Some reports put the post-money valuation after the Series C at $700M. For this round, the pre-money is reported to be $865M and post-money is $1.4B.

If I had a 1% stake in DoorDash after the Series C, it was worth $7M ($700M * 1%). Assuming all the Series D round was new shares issued (we don't know the details), my stake in DoorDash would be diluted from 1% to 0.62% after the Series D (1% * $865M/$1.4B). However, the value of my stake would have grown from $7M to $8.68M (0.62% * $1.4B) because the valuation went up.

This obviously ignores things like value of preferred vs common stock. But, it is not straightforward to say everyone's stakes were diluted by 60% and it's bad. They were diluted, but the value of their holdings theoretically went up.

spookthesunset|8 years ago

This is something a lot of the "all dilution is bad" commenters don't seem to understand. Dilution isn't automatically bad. What matters is the total dollar value of your stake in the company. Did it go up or down? What percentage of the pie you hold isn't really relevant.

wskinner|8 years ago

Correct me if I'm wrong, but couldn't the preferred price stay flat, even with dilution? The company issues new shares and sells them at e.g. the current preferred price. Now there are more outstanding shares, and a higher post-money valuation, but a close to flat pre-money valuation. In this case the preferred price in real percentage of the company terms is higher since there are now more shares outstanding, but the price per share is flat.

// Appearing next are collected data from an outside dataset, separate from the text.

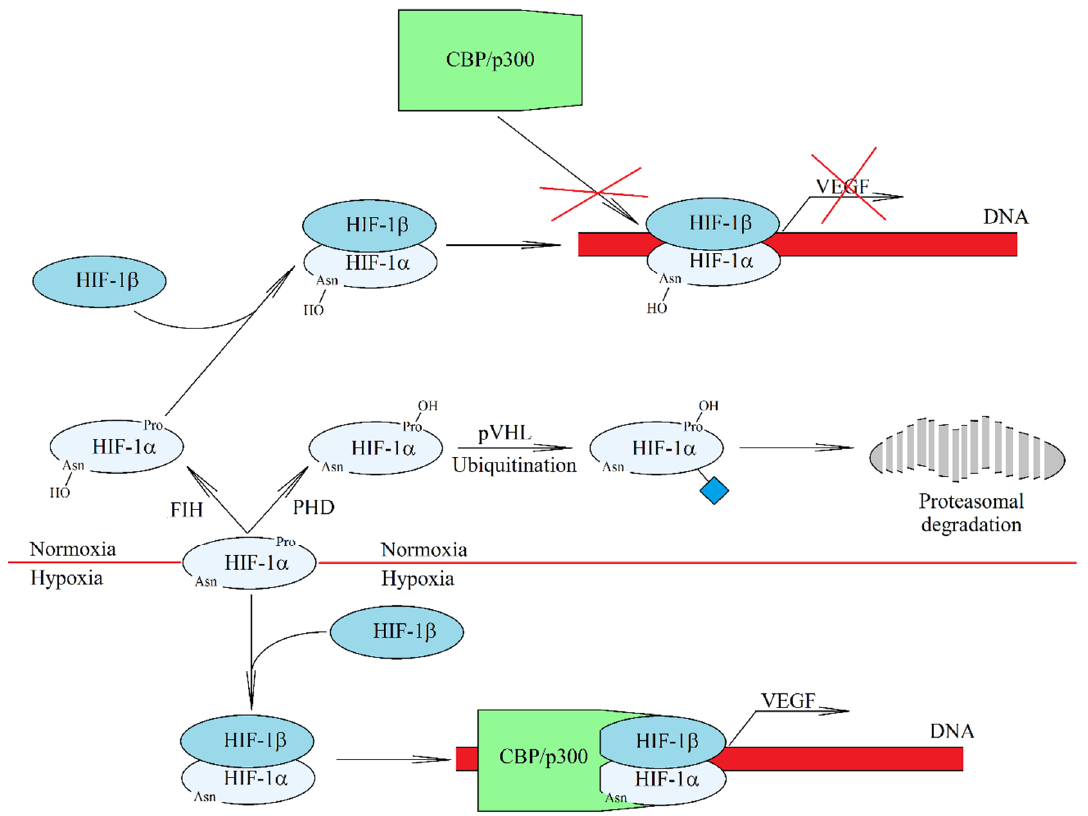
Figure 2. HIF-1 activation mechanism in hypoxia. In normoxia, HIF-1 α is hydroxylated by oxygen-dependent enzymes. Hydroxylation by hypoxia-inducible factor (FIH) prevents the interaction between HIF-1 α and CBP / p300 transcriptional coactivator. In turn, hydroxylation by prolyl hydroxylase domain (PHD) leads to the ubiquitination of HIF-1 α and then proteasomal degradation of this HIF-1 subunit. As a result no HIF-1 is formed. Hypoxia, on the other hand, induces an increase in the level of HIF-1 α , which is no longer hydroxylated by either FIH or PHD. A functional HIF-1 complex is formed and transferred to the cell nucleus from where it is responsible for the transcription of genes induced by hypoxia.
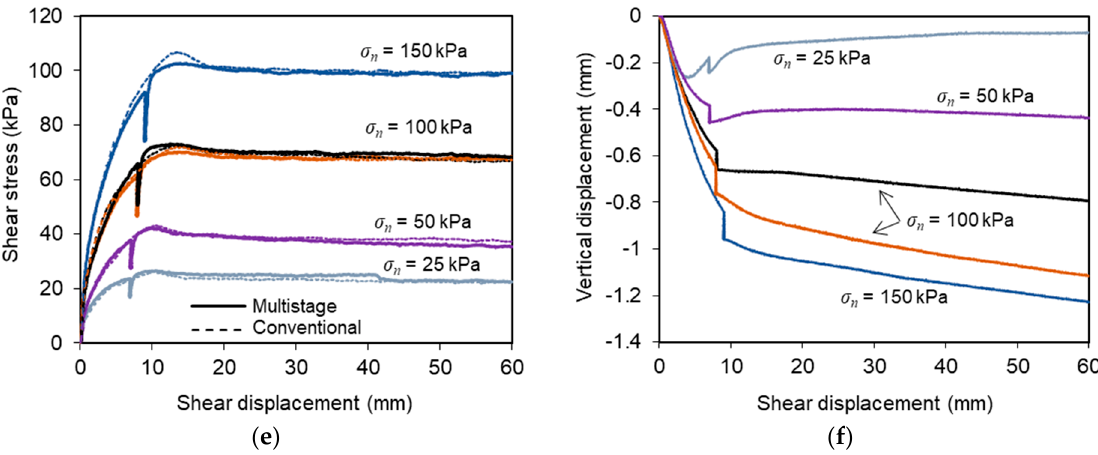
Figure 5. Time-dependent interface response under varying test conditions: ( a , b ) d r /d max = 1/3 and t r = 30 min (tests T-6 to T-10); ( c , d ) d r /d max = 2/3 and t r = 30 min (tests T-11 to T-15); ( e , f ) d r /d max = 2/3 and t r = 120 min (tests T-16 to T-20).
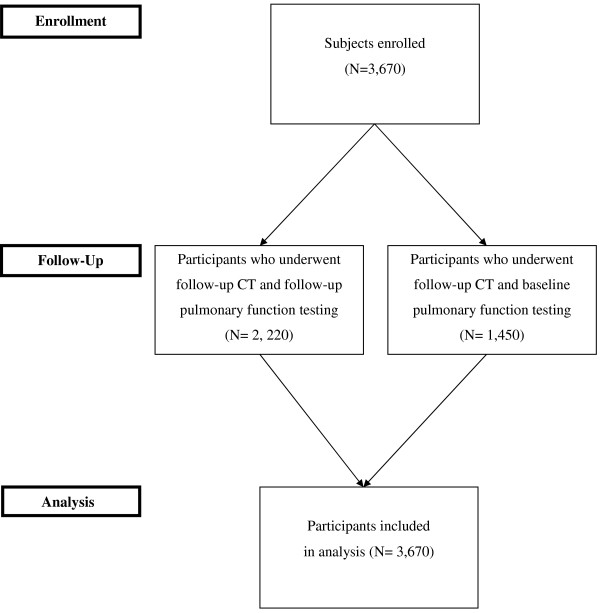
Flowchart of included subjects.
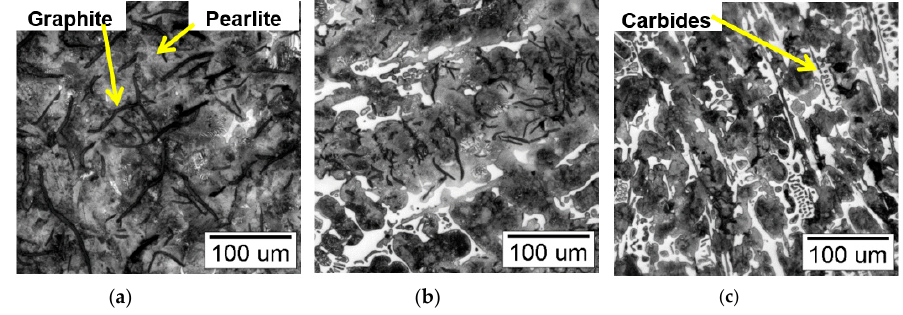
Figure 1. Typical structure of grey cast iron ( a ), <2% carbides and mottled cast irons, ( b ) 8% carbides; ( c ) 20% carbides.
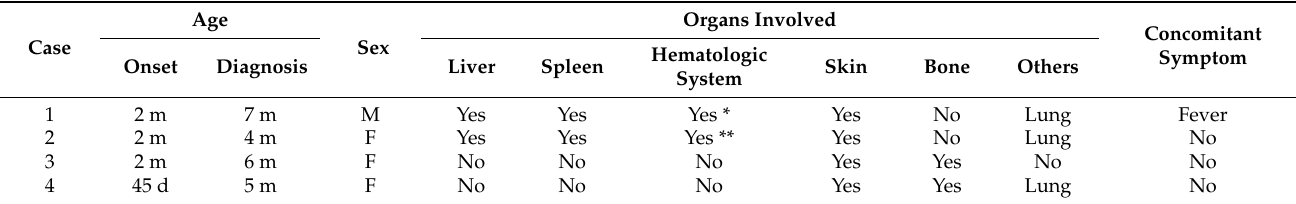
Table 1. Four MS-LCH cases with their demographic information.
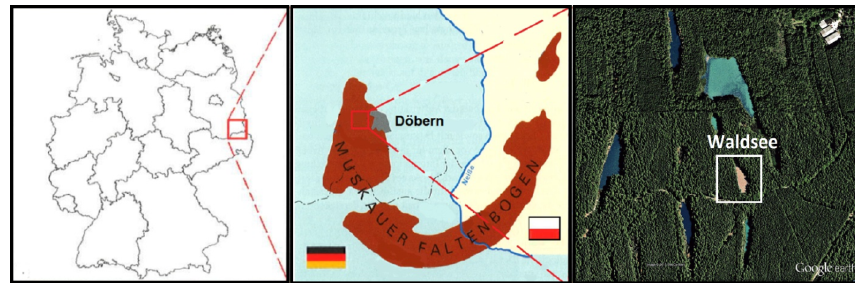
Figure 1. Geographical location of Waldsee within the Muskau Arch in eastern Germany (after Kozma and Kupetz,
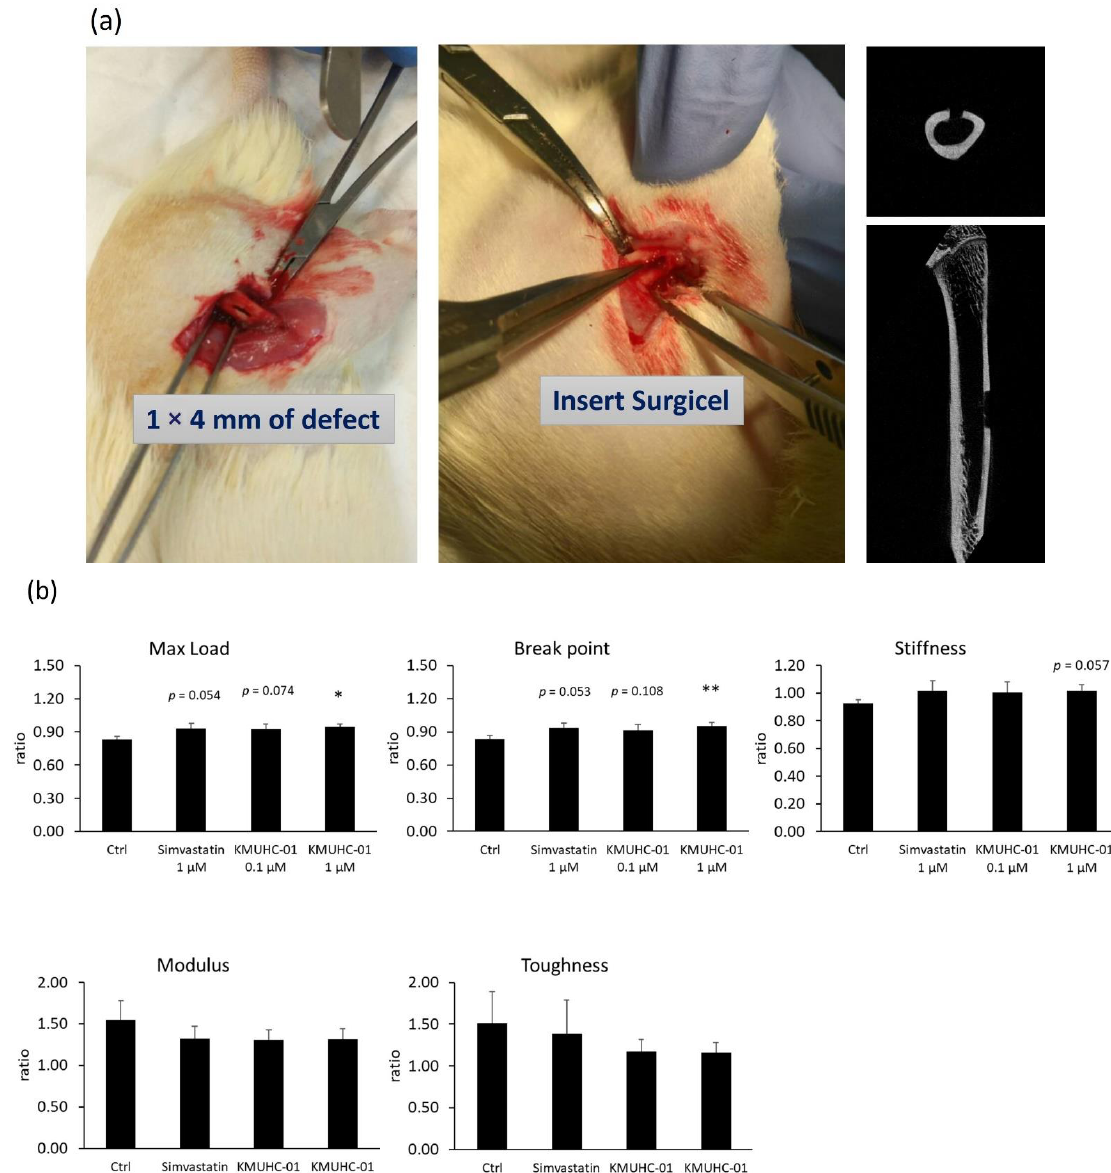
Figure 6. Rat femur bone defect treated with local simvastatin and KMUHC-01 injections. ( a ) A representative rat femur bone defect model is shown in the experimental photograph and the image of micro-CT postoperatively; ( b ) the biomechanics study of three-point bending tests to analyze the mechanical properties at the end of femur bone defect model (6 weeks postoperatively), which are expressed using the defect-to-nondefect femur ratio. (* p < 0.05; ** p < 0.01, comparison with control group).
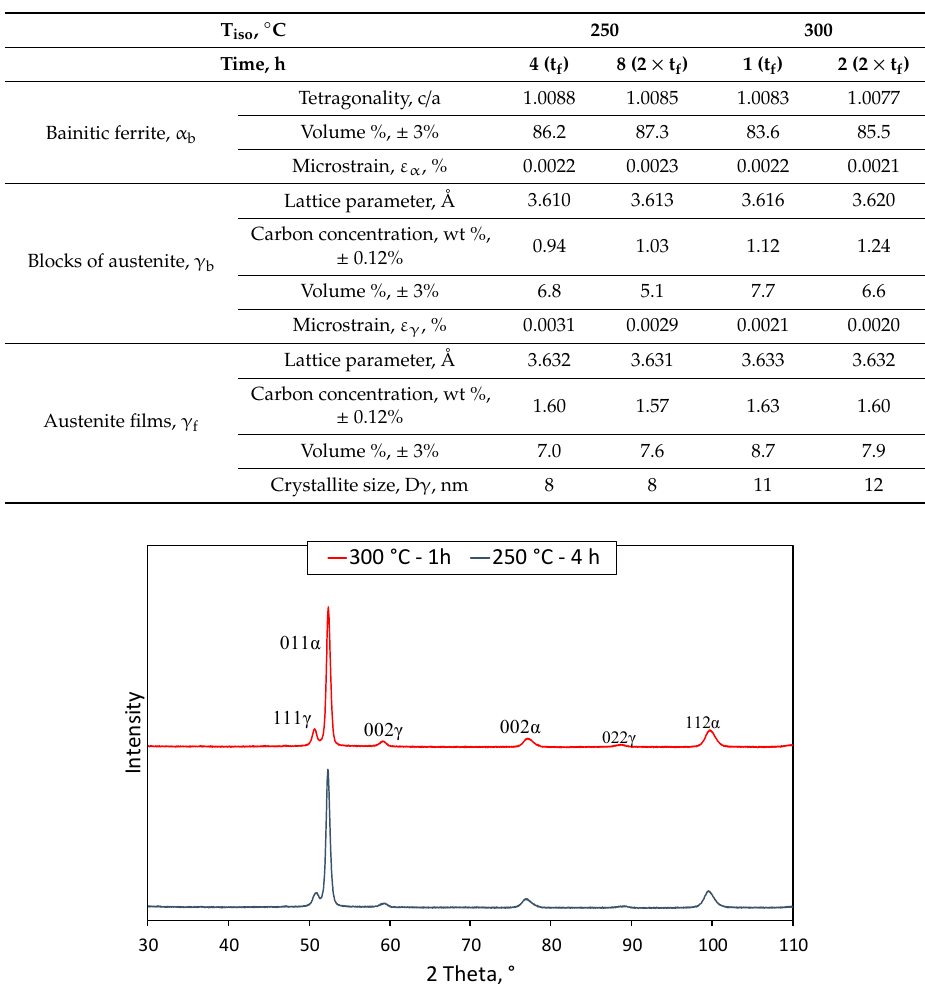
Figure 5. XRD peak profile for microstructures obtained after isothermal transformation at 300 ◦ C-1 h and 250 ◦ C-4 h.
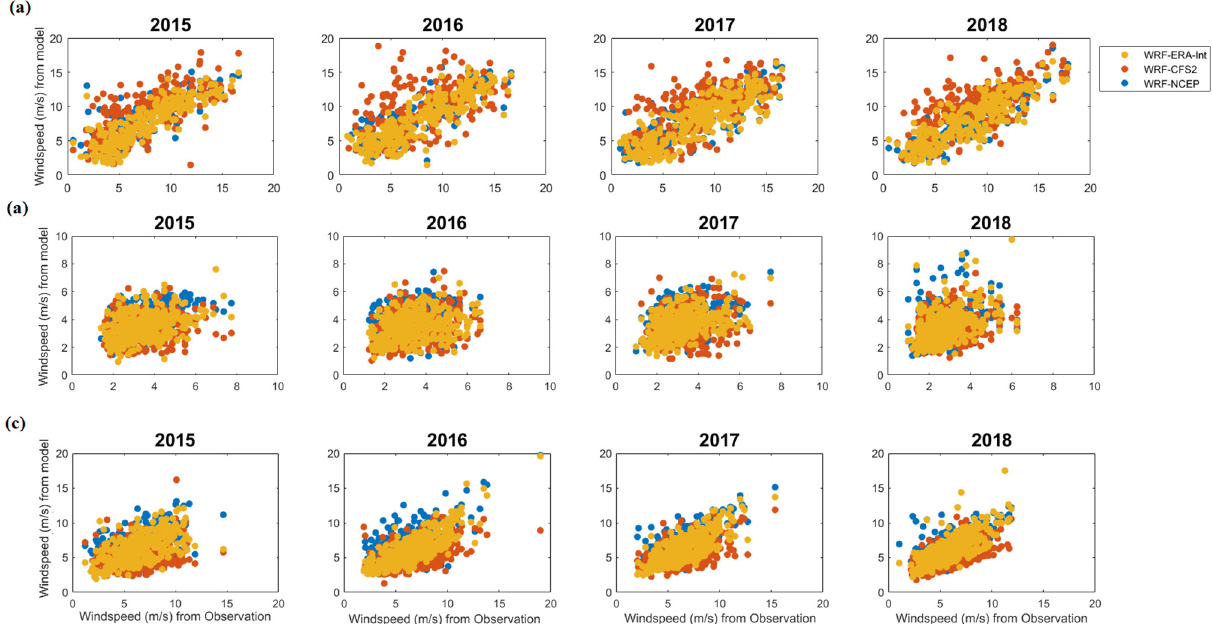
Figure A2. Daily average wind speed in m s − 1 from the models and observations at the offshore locations ( a ) Quanzhou, ( b ) Shanwei, and ( c ) Nansan.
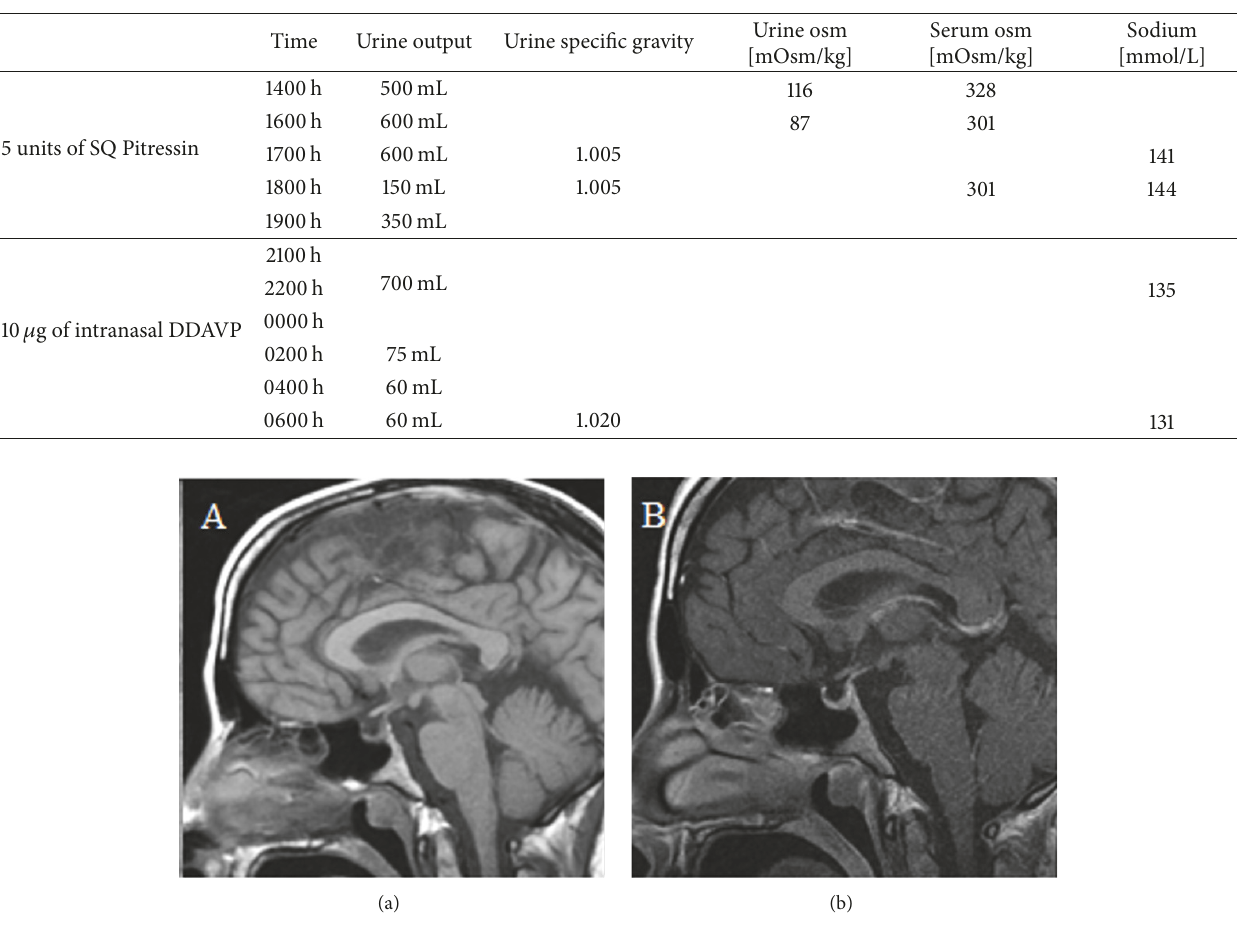
Figure 2: (a, b) Pre- and postcontrast brain MRI images of case 2 show that posterior pituitary bright spot is not visualized and that the anterior pituitary appears small for age and postpartum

I imagine the 409a (common stock price went down), but I don't think you can infer from this that the preferred price went down. The missing figure is how many shares were issued.

cgb223|8 years ago

Is there like a good blog post out there that can explain the difference between preferred and common stock, dilution, and all the other nuanced things about equity?

jtmcmc|8 years ago

yeah but all the employees probably have common stock not preferred so they are in fact getting screwed.

amitutk|8 years ago

Most likely earlier share holders sold their stakes, so not much dilution. Perhaps founders took money off the table too. In these cases, there is not much dilution because new shares are not issued (but not much capitalization either).

not_that_noob|8 years ago

That's right, but it is usually minimal. This is a very dilutive round. But they need the cash, as the general MO is to try and drive competition out of business by pushing prices down. So not much of a choice here.

wskinner|8 years ago

It's hard to infer much from this article since it lacks all relevant detail. If the earlier share holders are selling common stock, it's not clear how that affects the preferred price.

LethargicStud|8 years ago

Do you mind sharing the math? Isn't impossible to know how much the equity is cut by because we don't know how much dilution there was (vs. liquidation)?